• Your objective
Copy out the lines of the records below verbatim, from the line containing "pose: elev=13.9 azim=222.8" through the line containing "Dot at: (178, 254)", both included.

## begin Input records

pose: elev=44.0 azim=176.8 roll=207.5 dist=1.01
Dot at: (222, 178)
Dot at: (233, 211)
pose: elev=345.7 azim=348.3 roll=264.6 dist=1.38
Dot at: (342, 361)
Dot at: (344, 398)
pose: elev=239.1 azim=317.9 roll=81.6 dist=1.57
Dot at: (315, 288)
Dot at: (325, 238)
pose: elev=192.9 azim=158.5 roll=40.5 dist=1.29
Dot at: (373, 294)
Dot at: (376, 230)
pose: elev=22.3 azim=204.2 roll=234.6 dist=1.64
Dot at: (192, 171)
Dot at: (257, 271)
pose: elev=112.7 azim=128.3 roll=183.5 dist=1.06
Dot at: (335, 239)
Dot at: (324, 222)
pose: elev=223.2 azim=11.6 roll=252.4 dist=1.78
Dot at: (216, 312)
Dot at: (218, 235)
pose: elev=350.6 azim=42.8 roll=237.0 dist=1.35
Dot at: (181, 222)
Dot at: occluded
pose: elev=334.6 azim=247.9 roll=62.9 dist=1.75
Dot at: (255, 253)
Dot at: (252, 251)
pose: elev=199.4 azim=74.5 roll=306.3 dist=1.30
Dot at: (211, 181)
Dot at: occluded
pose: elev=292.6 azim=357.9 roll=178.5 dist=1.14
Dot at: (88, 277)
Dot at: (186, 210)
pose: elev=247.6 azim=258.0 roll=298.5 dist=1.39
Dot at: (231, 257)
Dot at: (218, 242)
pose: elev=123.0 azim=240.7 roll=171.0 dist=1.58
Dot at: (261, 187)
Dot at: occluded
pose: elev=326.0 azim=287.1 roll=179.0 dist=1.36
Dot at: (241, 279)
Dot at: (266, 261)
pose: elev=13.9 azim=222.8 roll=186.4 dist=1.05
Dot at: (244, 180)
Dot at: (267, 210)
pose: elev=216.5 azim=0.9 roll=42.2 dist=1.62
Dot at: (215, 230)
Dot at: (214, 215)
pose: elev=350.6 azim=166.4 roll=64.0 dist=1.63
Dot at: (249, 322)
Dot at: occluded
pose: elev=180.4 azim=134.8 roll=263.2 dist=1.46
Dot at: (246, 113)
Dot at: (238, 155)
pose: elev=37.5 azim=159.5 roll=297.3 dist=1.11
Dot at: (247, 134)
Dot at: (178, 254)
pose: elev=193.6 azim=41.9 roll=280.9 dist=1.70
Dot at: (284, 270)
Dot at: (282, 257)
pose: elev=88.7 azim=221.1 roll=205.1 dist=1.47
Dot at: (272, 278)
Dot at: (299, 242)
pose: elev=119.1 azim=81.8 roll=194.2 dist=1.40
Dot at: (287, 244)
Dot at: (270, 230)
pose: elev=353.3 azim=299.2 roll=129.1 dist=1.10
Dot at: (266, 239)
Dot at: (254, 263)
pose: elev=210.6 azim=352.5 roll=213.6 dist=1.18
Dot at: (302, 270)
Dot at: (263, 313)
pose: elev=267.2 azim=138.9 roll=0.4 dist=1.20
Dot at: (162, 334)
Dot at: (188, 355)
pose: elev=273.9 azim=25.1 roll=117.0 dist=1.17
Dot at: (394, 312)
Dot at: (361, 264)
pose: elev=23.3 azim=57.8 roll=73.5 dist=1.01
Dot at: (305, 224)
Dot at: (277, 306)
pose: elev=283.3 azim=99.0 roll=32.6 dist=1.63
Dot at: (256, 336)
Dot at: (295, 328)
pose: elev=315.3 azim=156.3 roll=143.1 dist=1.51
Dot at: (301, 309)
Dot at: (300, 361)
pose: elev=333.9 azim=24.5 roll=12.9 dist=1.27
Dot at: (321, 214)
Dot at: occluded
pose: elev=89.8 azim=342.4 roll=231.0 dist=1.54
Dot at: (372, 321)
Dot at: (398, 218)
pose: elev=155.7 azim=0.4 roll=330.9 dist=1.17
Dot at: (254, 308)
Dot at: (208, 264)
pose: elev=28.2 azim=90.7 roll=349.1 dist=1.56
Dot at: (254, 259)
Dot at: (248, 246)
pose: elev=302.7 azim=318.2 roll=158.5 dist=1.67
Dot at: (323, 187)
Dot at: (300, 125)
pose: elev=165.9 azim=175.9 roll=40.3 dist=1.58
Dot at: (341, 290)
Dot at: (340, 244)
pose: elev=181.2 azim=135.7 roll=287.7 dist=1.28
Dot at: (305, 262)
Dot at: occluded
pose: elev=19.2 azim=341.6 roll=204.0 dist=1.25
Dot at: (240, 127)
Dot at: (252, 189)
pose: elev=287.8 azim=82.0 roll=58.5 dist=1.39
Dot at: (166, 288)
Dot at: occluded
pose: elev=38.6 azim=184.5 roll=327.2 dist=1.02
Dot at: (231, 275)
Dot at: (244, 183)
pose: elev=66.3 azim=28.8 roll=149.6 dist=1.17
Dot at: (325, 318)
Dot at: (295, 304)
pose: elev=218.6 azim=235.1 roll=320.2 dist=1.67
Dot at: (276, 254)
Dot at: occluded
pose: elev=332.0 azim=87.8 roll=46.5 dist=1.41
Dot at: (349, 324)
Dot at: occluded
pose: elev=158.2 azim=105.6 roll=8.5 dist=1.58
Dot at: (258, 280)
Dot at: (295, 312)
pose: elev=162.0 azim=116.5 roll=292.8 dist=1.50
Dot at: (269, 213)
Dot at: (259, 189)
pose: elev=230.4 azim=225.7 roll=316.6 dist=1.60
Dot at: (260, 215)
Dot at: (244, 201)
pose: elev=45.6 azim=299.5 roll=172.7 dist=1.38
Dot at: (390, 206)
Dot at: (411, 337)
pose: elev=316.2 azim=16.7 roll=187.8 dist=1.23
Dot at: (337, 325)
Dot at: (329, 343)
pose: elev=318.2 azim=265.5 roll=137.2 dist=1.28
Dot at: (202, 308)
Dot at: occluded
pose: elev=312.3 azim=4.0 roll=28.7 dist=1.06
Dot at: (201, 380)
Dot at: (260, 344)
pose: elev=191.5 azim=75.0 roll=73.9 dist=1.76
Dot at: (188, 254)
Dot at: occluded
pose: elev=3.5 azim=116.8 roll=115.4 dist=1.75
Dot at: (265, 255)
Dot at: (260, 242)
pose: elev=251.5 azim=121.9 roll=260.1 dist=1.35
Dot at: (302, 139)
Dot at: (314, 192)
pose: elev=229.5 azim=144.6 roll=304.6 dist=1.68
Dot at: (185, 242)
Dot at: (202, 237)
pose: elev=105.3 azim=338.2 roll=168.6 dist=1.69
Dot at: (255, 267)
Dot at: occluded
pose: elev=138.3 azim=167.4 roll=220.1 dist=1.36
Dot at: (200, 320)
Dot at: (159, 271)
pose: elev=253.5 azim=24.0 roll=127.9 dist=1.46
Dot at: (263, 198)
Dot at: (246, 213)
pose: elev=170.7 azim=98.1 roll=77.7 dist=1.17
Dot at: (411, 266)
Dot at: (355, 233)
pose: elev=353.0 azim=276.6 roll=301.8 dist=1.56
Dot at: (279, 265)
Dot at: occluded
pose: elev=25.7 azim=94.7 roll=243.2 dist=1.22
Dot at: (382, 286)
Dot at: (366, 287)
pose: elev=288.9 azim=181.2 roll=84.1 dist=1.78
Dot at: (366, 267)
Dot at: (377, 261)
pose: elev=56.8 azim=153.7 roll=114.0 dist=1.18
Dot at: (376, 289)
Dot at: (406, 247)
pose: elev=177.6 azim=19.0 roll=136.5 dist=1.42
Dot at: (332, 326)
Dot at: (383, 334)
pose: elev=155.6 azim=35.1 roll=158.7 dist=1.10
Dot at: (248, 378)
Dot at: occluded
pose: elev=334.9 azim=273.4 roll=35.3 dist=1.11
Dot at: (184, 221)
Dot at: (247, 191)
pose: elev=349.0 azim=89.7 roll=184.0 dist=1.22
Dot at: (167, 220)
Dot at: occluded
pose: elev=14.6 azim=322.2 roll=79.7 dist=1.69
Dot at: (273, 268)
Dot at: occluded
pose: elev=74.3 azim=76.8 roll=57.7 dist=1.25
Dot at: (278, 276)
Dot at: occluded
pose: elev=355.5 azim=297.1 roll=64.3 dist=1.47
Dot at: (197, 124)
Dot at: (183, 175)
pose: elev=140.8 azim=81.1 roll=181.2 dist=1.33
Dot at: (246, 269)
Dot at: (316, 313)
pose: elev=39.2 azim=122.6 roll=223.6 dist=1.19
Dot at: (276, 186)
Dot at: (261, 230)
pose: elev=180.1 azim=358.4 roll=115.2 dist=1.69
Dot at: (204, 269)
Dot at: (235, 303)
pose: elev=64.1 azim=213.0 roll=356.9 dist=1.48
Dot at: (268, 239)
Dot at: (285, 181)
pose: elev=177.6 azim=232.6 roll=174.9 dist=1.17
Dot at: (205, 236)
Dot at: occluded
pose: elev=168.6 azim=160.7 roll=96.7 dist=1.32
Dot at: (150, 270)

## end Input records

• The solution
pose: elev=13.9 azim=222.8 roll=186.4 dist=1.05
Dot at: (244, 180)
Dot at: (267, 210)
pose: elev=216.5 azim=0.9 roll=42.2 dist=1.62
Dot at: (215, 230)
Dot at: (214, 215)
pose: elev=350.6 azim=166.4 roll=64.0 dist=1.63
Dot at: (249, 322)
Dot at: occluded
pose: elev=180.4 azim=134.8 roll=263.2 dist=1.46
Dot at: (246, 113)
Dot at: (238, 155)
pose: elev=37.5 azim=159.5 roll=297.3 dist=1.11
Dot at: (247, 134)
Dot at: (178, 254)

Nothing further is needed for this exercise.